• [DATA LISTING]:
□ □ □ □

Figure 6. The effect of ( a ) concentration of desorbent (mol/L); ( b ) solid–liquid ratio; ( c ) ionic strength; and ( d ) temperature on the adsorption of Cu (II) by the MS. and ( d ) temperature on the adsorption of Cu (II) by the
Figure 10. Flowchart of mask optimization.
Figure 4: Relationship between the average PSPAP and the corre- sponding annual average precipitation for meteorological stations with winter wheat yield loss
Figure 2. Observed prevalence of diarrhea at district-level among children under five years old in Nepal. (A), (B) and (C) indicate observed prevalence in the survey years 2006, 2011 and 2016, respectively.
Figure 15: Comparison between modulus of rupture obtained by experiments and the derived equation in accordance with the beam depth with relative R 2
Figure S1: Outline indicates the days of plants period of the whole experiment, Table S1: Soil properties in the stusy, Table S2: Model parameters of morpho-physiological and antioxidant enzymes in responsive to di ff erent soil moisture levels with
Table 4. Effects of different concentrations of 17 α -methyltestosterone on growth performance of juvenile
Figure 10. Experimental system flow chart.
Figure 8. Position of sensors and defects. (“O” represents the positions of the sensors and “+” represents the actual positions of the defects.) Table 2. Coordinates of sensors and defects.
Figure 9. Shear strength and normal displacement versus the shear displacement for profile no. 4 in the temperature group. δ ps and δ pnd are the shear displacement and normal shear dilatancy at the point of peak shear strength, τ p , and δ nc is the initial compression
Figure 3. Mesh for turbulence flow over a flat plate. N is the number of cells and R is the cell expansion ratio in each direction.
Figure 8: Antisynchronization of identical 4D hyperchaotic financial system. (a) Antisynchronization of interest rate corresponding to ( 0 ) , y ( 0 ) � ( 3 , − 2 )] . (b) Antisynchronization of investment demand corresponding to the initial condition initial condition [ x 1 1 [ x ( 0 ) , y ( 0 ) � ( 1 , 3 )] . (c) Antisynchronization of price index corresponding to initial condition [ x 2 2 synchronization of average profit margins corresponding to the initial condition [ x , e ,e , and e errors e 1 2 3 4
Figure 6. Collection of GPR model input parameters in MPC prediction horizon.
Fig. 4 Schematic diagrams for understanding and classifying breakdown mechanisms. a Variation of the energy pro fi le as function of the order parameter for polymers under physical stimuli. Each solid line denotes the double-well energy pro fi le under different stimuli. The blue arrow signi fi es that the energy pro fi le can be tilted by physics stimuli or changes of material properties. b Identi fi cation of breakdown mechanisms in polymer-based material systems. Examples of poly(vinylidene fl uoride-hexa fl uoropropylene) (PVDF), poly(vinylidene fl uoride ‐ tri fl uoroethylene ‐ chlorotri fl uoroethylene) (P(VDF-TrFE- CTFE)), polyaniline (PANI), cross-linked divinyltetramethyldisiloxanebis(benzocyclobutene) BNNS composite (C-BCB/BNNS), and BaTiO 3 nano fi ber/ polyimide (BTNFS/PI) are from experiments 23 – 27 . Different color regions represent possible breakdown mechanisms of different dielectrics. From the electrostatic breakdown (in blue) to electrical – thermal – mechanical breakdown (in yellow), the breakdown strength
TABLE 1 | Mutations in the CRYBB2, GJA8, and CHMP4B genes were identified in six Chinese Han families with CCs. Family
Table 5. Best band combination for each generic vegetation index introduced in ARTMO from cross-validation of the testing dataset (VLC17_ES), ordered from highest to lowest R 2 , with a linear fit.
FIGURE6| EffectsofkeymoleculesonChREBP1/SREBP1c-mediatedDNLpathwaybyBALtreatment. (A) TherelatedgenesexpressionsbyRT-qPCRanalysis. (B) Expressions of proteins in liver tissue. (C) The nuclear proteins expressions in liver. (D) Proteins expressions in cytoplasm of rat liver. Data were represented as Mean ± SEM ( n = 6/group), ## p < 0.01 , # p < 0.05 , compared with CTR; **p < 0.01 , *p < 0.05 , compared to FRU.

□ □ □ □

• [AIM OF THE EXERCISE]: Each line containing "were" belongs in the answer; pick these out of the material and copy them.

• [OUTPUT]:
TABLE 1 | Mutations in the CRYBB2, GJA8, and CHMP4B genes were identified in six Chinese Han families with CCs. Family
FIGURE6| EffectsofkeymoleculesonChREBP1/SREBP1c-mediatedDNLpathwaybyBALtreatment. (A) TherelatedgenesexpressionsbyRT-qPCRanalysis. (B) Expressions of proteins in liver tissue. (C) The nuclear proteins expressions in liver. (D) Proteins expressions in cytoplasm of rat liver. Data were represented as Mean ± SEM ( n = 6/group), ## p < 0.01 , # p < 0.05 , compared with CTR; **p < 0.01 , *p < 0.05 , compared to FRU.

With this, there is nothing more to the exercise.